The spirit of “Football for social impact” introduced in Dar es Salaam
May 29, 2014. Senior staff member Markus Bensch (Germany) tells of his experiences in Tanzania. Last week we started a new program in Tanzania in the biggest city of the country, Dar es Salaam. Our programs in Tanzania are a bit different because we partner primarily with the Municipalities of the cities or districts and not with local NGOs. Most of the participants are teachers by trade and not necessarily coaches in particular. In the past we have worked in many different towns but this is our first time running a program in the capital.
But it was not only the first program in Dar es Salaam it was also the first time for me to be responsible for planning and running an entire CAC training. It was my last week of introduction with Sophie and a test run before I head to Zimbabwe to lead my own team. Here now the report from the week of truth.

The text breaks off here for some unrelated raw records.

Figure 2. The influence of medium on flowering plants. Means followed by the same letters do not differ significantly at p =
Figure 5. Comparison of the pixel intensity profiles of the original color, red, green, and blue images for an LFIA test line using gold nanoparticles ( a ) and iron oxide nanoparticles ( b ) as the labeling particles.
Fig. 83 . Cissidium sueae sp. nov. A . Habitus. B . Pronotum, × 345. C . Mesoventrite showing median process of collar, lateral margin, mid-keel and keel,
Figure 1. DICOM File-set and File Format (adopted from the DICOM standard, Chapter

Our program was supposed to start on Monday on the field, but in Africa sometimes things take time so we could only welcome a few participants and give them a short theoretical introduction to CAC and our work. On Tuesday we started on the field with 18 teachers and did a classical “Ronaldo Day” that gives a good introduction into football for social impact. On Wednesday we continued with Marta who is one of our most powerful female role models and gives us the opportunity to speak about female empowerment as well as discuss participation and roles of girls in sport, football and society. The participants agreed and even gave examples about different stereotypes that still exist about the roles of women and men in society. They already knew that most of these roles are culturally defined and not naturally given. One example they mentioned was about hair dressers. In Tanzania only women become hairdressers, but amongst the immigrants from the Democratic Republic of Congo you’ll find also men that are doing this job. This is just one of the examples we discussed and where we emphasized the idea of questioning these traditions and making a step towards creating more choices and opening more opportunities in the minds of the people, especially the young generation.

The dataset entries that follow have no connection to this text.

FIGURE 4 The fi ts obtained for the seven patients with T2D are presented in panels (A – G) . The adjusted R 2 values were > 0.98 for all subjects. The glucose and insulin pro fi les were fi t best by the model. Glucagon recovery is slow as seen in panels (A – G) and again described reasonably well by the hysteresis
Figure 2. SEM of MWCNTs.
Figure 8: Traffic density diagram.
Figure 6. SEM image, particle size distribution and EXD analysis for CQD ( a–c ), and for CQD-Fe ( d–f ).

The group enjoyed very much our fun games like Mingle Mingle, Animal Game and Head-Catch. But they also worked very seriously on finding solutions in our problem solving games like 95% Football and Lines Game, although we could tell that they’re at the beginning of the process to become self-directed learners and they struggled with this new way of thinking and acting. But they made progress throughout the week and we hope to see major changes next year when we come back, because we’re aware of the fact that the learning process and change in behavior happens throughout the year as they implement what they have learned and not completely during our one week program. We can only initiate, but the participants have to continue and we’re optimistic that this group will do so.

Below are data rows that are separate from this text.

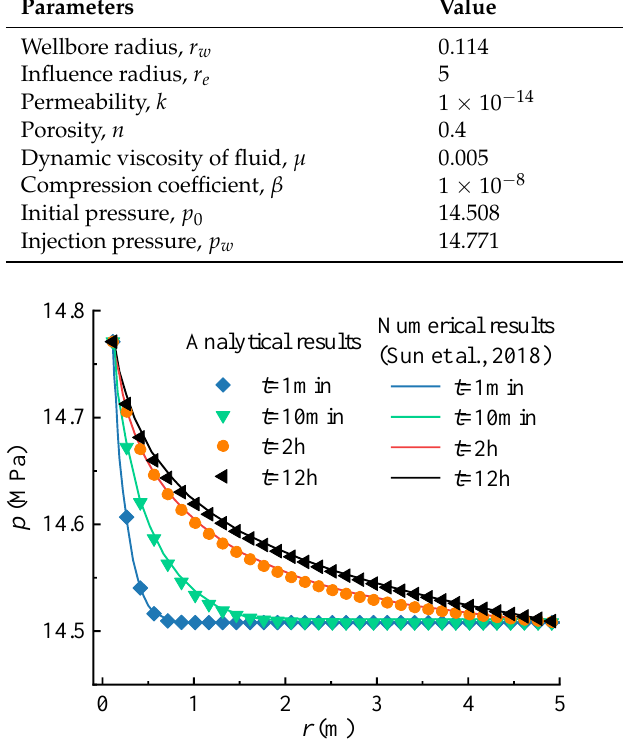
et al., 2018) [44] of the pore pressure versus distance from the wellbore wall for different times.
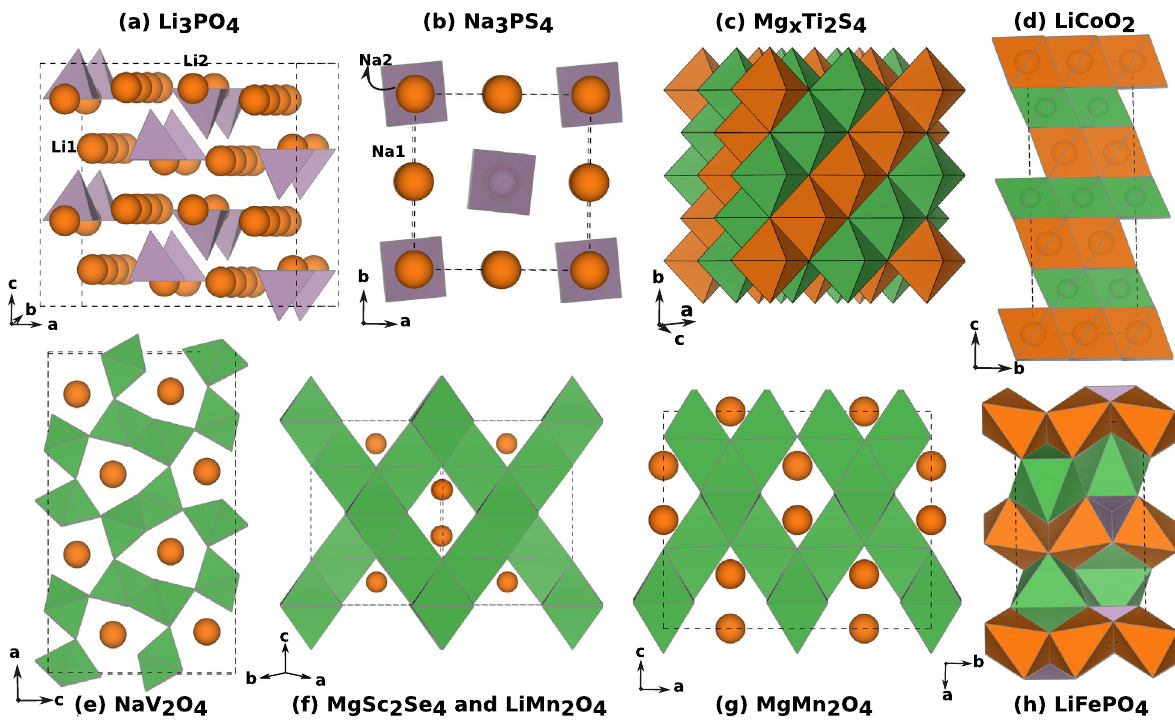
Fig. 1 Supercells of all the structures considered in this work. The migrating and the transition-metal ions are represented by orange and green spheres/polyhedra respectively. Phosphate ions are shown by purple polyhedra.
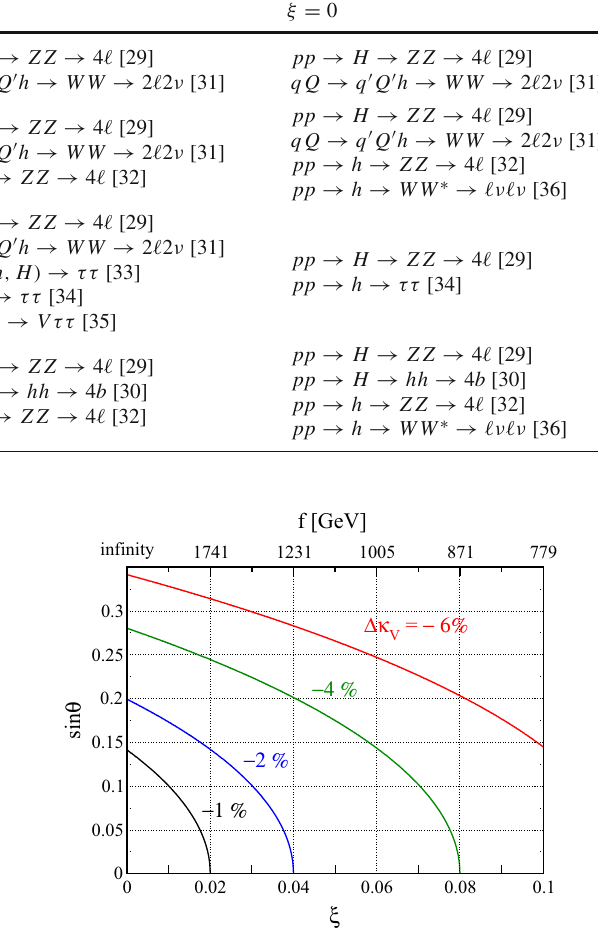
Fig. 2 Contour plot for the deviation in the hV V couplings (cid:18)κ κ − 1 from the SM prediction V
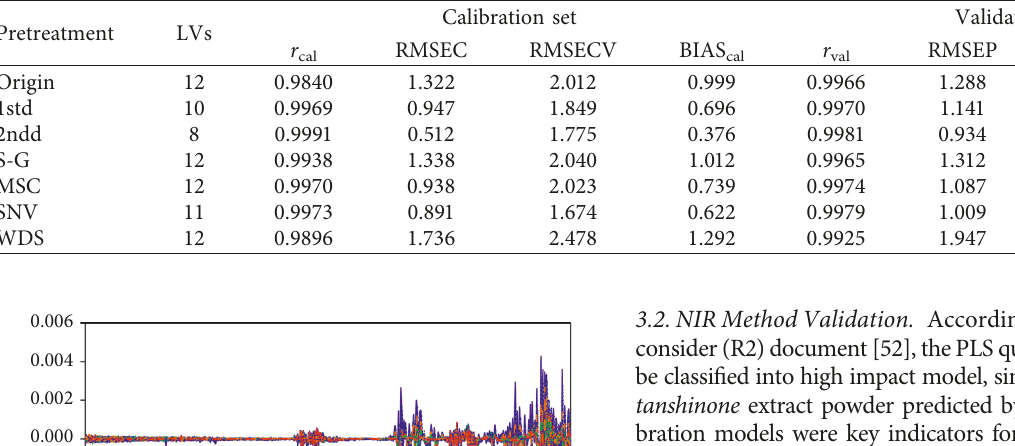
Table 2: PLS model characteristics for tanshinoneII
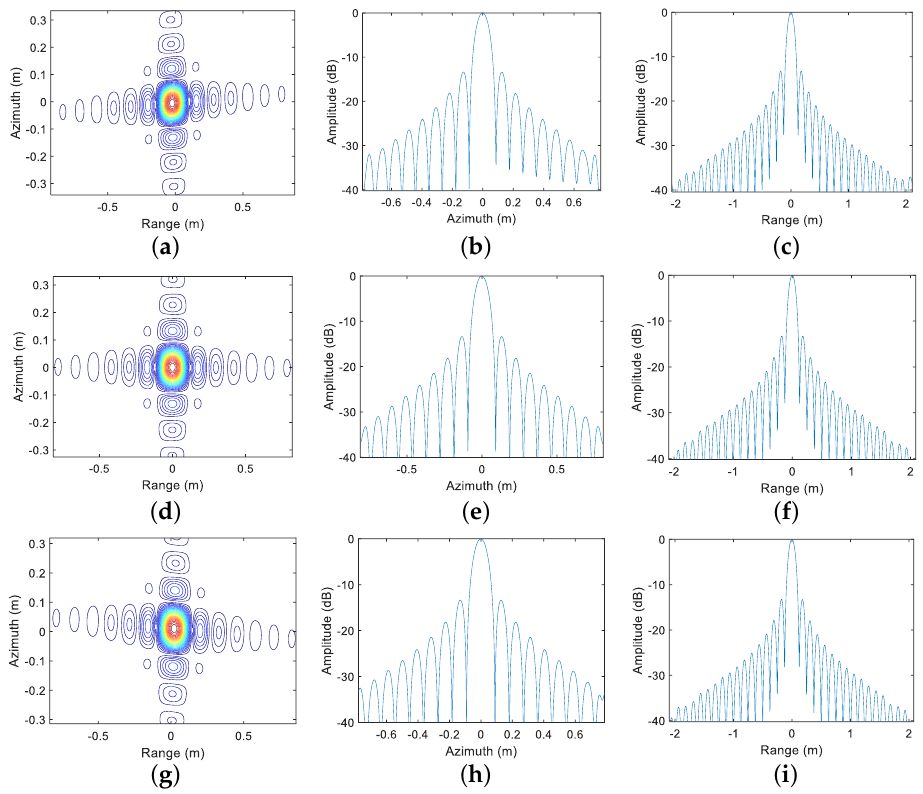
Figure 11. Contour plots (first column), azimuth (second column) and range profiles (third column) of the impulse response function for the three point targets P1 ( a – c ), P5 ( d – f ) and P9 ( g – i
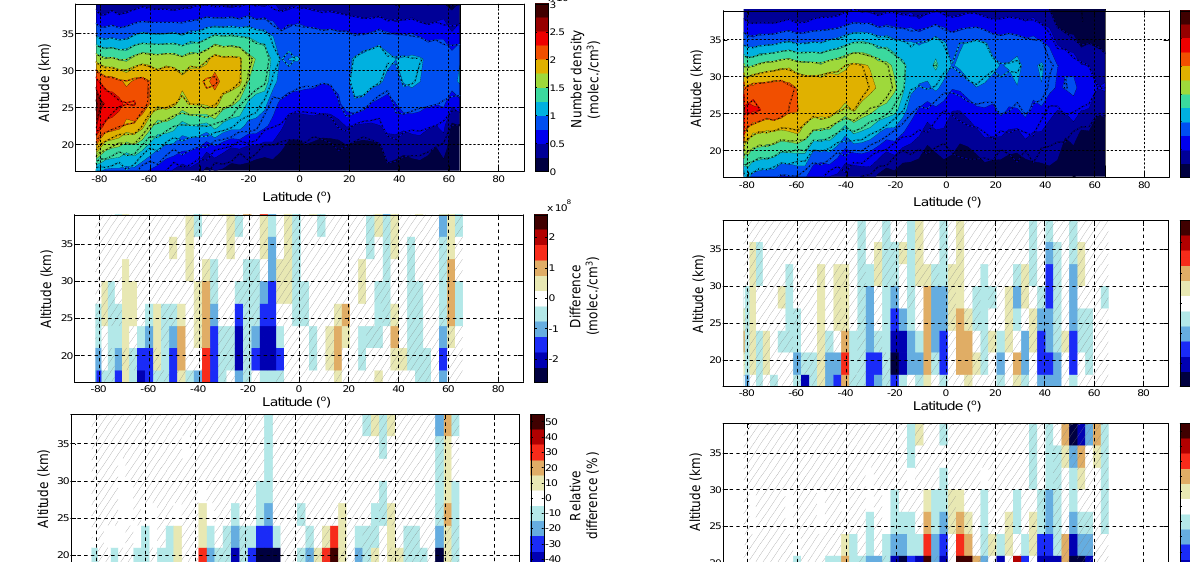
Fig. 3. Definition of the horizontal model space for the interpo- lation approach with respect to the tangent points of the scanning sequences if additional intermediate boxes are introduced. TP and dark shading indicates boxes around the tangent points, IB and white shading indicates the intermediate boxes. For illustration pur- poses, the LOS is shown for only one measurement per scanning sequence (at the same TH).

We want to say ‘Thank you!’ to the Ilala Municipality District and Claude to make this program happen. A big ‘Thank you!’ goes also to Nico Achimpota our local Community Impact Coach (CIC) who traveled on Sunday from Dodoma to Dar es Salaam to help us to set up the program and organize everything for the training. Last but not least we want to thank Mr. Mgamba and his school that they hosted us and provided a football pitch and a separate classroom that we could use the whole week.
We are looking forward to come back next year and welcome a lot of returning coaches who continue with us the journey to become self-directed learners and establish this new learning culture in their teaching and coaching.
I personally want to say ‘Thank you!’ to Nora and Sophie for the wonderful eight weeks I had with them and the brilliant introduction I got into the philosophy of CAC and in the administrative procedures to make our work on the field successful. I’m now looking forward to run the first programs on my own and learning from my own experiences.